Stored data
● ● ● ● ● ● ●
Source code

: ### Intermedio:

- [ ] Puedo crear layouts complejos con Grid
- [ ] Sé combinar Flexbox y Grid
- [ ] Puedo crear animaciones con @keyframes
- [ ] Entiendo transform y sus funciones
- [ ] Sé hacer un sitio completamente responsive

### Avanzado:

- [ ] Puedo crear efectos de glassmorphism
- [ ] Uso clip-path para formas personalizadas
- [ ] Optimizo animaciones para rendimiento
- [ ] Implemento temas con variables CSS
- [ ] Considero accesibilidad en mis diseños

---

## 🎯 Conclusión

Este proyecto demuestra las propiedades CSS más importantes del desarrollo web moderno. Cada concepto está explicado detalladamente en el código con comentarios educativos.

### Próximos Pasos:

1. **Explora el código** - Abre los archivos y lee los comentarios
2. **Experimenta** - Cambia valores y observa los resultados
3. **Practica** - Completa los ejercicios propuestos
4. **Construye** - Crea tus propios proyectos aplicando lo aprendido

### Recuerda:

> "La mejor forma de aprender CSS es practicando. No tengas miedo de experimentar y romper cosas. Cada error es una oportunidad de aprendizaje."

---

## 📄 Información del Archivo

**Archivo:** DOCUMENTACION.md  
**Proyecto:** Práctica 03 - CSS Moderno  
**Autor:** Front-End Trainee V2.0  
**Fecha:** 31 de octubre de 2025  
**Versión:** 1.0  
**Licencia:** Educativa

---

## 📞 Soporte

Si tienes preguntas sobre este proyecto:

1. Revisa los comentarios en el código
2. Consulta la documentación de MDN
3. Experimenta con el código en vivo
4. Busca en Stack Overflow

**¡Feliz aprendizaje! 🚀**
● ● ● ● ● ● ●
- **Required action**
Please retype the data, matching it exactly.

- **Answer**
Source code

: ### Intermedio:

- [ ] Puedo crear layouts complejos con Grid
- [ ] Sé combinar Flexbox y Grid
- [ ] Puedo crear animaciones con @keyframes
- [ ] Entiendo transform y sus funciones
- [ ] Sé hacer un sitio completamente responsive

### Avanzado:

- [ ] Puedo crear efectos de glassmorphism
- [ ] Uso clip-path para formas personalizadas
- [ ] Optimizo animaciones para rendimiento
- [ ] Implemento temas con variables CSS
- [ ] Considero accesibilidad en mis diseños

---

## 🎯 Conclusión

Este proyecto demuestra las propiedades CSS más importantes del desarrollo web moderno. Cada concepto está explicado detalladamente en el código con comentarios educativos.

### Próximos Pasos:

1. **Explora el código** - Abre los archivos y lee los comentarios
2. **Experimenta** - Cambia valores y observa los resultados
3. **Practica** - Completa los ejercicios propuestos
4. **Construye** - Crea tus propios proyectos aplicando lo aprendido

### Recuerda:

> "La mejor forma de aprender CSS es practicando. No tengas miedo de experimentar y romper cosas. Cada error es una oportunidad de aprendizaje."

---

## 📄 Información del Archivo

**Archivo:** DOCUMENTACION.md  
**Proyecto:** Práctica 03 - CSS Moderno  
**Autor:** Front-End Trainee V2.0  
**Fecha:** 31 de octubre de 2025  
**Versión:** 1.0  
**Licencia:** Educativa

---

## 📞 Soporte

Si tienes preguntas sobre este proyecto:

1. Revisa los comentarios en el código
2. Consulta la documentación de MDN
3. Experimenta con el código en vivo
4. Busca en Stack Overflow

**¡Feliz aprendizaje! 🚀**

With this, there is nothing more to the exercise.